**MATERIAL SUPPLIED**
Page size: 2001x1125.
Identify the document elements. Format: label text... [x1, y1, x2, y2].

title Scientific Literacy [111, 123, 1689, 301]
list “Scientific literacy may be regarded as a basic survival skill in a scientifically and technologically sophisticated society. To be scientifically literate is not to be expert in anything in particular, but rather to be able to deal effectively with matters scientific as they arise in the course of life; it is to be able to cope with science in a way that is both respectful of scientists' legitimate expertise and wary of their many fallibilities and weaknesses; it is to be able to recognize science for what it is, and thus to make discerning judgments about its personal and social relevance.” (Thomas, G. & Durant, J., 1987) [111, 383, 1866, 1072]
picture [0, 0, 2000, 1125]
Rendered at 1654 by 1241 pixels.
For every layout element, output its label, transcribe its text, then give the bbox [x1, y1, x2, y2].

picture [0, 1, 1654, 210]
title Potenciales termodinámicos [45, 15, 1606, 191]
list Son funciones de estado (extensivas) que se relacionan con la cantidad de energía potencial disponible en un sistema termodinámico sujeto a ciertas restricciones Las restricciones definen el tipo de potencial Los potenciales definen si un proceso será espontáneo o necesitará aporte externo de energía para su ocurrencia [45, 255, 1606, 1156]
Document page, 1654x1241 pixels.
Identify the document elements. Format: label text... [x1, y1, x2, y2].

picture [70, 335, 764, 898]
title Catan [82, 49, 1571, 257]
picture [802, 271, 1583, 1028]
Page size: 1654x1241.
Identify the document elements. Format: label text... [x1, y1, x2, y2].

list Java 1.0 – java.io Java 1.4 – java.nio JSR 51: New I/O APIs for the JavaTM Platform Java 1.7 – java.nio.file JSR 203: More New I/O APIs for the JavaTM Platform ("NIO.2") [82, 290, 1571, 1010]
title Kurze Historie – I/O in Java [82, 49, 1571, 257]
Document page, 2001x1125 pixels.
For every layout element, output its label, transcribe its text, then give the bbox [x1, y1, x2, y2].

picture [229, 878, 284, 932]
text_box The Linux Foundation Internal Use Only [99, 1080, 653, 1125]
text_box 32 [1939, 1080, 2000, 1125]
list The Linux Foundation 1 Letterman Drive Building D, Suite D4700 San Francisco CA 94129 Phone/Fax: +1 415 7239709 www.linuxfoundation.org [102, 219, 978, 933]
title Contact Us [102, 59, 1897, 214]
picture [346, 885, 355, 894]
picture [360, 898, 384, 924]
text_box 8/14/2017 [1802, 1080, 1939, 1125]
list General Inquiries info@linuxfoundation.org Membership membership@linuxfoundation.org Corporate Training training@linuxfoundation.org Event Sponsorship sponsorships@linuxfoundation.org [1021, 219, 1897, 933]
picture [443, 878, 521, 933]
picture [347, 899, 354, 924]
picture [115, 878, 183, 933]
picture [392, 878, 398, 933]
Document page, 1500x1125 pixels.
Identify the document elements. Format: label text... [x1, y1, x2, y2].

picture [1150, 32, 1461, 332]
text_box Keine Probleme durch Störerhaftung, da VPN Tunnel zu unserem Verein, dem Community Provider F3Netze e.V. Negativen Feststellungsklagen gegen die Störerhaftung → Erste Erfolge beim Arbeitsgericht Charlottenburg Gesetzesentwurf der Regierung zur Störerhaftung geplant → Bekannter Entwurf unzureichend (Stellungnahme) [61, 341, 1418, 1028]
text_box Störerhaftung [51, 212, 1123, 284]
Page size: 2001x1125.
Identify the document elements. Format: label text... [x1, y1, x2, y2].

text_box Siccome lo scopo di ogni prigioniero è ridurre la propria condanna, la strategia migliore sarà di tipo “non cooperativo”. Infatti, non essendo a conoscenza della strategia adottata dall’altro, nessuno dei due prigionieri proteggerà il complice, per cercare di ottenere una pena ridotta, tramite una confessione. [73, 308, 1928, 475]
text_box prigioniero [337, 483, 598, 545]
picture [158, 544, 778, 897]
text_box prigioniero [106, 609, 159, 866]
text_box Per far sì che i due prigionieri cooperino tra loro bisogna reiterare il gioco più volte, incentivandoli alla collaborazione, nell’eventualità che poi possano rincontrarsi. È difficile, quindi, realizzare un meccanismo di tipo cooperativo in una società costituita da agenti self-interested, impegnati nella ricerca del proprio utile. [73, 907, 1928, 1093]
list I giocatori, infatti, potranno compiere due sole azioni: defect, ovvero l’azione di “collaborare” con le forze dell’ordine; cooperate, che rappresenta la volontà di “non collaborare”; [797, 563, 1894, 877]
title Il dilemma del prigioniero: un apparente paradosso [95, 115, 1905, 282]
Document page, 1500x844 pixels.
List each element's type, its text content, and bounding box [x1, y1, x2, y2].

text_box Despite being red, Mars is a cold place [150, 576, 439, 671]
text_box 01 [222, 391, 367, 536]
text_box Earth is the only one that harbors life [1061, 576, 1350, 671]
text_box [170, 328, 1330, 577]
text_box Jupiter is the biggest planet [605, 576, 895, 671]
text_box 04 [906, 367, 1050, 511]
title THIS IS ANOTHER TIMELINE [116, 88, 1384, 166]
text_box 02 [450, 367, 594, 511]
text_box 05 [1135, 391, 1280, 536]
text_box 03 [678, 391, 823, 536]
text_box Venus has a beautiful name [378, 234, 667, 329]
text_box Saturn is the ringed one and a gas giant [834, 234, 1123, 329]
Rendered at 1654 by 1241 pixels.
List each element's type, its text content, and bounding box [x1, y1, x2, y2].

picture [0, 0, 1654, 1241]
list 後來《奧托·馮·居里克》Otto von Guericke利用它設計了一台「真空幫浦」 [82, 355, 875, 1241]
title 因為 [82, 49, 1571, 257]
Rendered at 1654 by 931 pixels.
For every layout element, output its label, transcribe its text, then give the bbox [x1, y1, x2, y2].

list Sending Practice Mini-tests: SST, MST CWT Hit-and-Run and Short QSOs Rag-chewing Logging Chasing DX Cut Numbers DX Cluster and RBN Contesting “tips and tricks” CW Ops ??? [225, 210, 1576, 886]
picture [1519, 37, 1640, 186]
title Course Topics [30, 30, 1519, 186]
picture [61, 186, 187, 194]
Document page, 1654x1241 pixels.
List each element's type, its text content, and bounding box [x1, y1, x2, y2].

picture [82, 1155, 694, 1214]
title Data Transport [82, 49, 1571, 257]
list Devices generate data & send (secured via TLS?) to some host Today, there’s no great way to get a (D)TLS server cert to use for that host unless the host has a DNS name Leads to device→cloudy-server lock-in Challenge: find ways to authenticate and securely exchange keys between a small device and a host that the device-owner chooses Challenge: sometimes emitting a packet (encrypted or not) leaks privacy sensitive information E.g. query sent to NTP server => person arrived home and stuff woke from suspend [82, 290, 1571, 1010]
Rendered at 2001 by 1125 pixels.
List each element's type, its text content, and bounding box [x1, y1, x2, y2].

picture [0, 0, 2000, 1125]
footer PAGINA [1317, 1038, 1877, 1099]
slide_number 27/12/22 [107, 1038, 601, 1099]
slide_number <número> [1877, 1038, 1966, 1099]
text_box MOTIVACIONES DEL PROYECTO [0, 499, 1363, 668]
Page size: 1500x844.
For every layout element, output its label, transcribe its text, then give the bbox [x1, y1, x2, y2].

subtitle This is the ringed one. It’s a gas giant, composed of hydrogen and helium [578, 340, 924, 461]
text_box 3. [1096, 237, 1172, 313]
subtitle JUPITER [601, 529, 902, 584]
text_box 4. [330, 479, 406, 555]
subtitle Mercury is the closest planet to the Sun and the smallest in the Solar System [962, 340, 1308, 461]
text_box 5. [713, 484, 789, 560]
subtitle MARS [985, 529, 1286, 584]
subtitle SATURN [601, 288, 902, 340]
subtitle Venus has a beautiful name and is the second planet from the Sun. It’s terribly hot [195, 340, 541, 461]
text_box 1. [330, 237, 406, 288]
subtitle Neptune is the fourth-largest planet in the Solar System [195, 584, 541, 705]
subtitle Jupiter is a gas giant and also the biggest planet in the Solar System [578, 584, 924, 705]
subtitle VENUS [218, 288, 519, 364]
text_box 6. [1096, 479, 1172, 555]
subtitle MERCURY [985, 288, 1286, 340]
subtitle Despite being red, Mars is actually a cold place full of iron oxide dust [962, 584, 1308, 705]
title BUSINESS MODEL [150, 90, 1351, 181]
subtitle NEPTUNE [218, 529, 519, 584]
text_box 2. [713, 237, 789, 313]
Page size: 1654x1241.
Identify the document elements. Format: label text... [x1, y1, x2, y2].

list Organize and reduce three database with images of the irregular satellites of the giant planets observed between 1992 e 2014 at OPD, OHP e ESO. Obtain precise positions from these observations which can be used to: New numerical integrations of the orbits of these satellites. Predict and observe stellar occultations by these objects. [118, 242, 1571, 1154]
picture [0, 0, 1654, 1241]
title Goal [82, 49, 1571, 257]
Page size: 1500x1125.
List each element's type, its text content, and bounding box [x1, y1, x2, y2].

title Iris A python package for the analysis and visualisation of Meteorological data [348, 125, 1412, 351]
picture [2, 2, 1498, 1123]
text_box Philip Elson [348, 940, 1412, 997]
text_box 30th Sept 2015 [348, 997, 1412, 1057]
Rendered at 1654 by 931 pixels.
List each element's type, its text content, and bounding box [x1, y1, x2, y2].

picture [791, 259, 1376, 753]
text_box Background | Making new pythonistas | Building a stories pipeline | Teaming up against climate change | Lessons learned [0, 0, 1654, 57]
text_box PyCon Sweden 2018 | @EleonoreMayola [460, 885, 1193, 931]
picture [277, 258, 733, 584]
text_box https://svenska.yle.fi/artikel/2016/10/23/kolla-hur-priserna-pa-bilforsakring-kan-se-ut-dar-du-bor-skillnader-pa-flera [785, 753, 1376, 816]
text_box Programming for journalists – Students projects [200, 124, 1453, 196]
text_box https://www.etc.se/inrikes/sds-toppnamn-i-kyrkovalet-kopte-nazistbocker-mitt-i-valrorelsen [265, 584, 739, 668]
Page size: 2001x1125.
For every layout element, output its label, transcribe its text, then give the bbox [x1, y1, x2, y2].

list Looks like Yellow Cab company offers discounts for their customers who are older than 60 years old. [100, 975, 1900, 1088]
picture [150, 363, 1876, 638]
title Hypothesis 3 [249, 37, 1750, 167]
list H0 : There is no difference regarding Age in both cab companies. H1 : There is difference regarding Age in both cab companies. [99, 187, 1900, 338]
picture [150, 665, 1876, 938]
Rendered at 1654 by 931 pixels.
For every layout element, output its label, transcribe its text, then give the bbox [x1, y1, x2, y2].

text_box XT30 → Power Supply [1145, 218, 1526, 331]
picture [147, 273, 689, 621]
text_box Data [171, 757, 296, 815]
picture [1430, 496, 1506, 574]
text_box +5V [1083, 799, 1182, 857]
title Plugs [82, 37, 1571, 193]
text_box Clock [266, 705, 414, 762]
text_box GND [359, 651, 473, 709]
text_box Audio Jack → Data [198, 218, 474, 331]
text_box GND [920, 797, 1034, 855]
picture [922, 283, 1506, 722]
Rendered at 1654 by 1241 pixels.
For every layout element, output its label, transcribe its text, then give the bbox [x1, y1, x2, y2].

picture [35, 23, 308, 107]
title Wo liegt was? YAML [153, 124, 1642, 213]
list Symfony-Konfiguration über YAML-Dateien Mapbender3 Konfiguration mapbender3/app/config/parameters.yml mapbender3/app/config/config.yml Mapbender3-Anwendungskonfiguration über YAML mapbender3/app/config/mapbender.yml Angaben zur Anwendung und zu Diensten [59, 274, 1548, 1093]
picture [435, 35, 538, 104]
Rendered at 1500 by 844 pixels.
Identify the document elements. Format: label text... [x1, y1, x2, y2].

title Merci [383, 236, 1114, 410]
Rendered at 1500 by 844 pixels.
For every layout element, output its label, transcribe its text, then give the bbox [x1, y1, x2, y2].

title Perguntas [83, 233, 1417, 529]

**DIRECTIONS FOR THIS TASK**
Copy the rows word for word, from the very first line up to and including the line that contains "picture [802, 271, 1583, 1028]".

**RESULT FOR THIS EXERCISE**
Page size: 2001x1125.
Identify the document elements. Format: label text... [x1, y1, x2, y2].

title Scientific Literacy [111, 123, 1689, 301]
list “Scientific literacy may be regarded as a basic survival skill in a scientifically and technologically sophisticated society. To be scientifically literate is not to be expert in anything in particular, but rather to be able to deal effectively with matters scientific as they arise in the course of life; it is to be able to cope with science in a way that is both respectful of scientists' legitimate expertise and wary of their many fallibilities and weaknesses; it is to be able to recognize science for what it is, and thus to make discerning judgments about its personal and social relevance.” (Thomas, G. & Durant, J., 1987) [111, 383, 1866, 1072]
picture [0, 0, 2000, 1125]
Rendered at 1654 by 1241 pixels.
For every layout element, output its label, transcribe its text, then give the bbox [x1, y1, x2, y2].

picture [0, 1, 1654, 210]
title Potenciales termodinámicos [45, 15, 1606, 191]
list Son funciones de estado (extensivas) que se relacionan con la cantidad de energía potencial disponible en un sistema termodinámico sujeto a ciertas restricciones Las restricciones definen el tipo de potencial Los potenciales definen si un proceso será espontáneo o necesitará aporte externo de energía para su ocurrencia [45, 255, 1606, 1156]
Document page, 1654x1241 pixels.
Identify the document elements. Format: label text... [x1, y1, x2, y2].

picture [70, 335, 764, 898]
title Catan [82, 49, 1571, 257]
picture [802, 271, 1583, 1028]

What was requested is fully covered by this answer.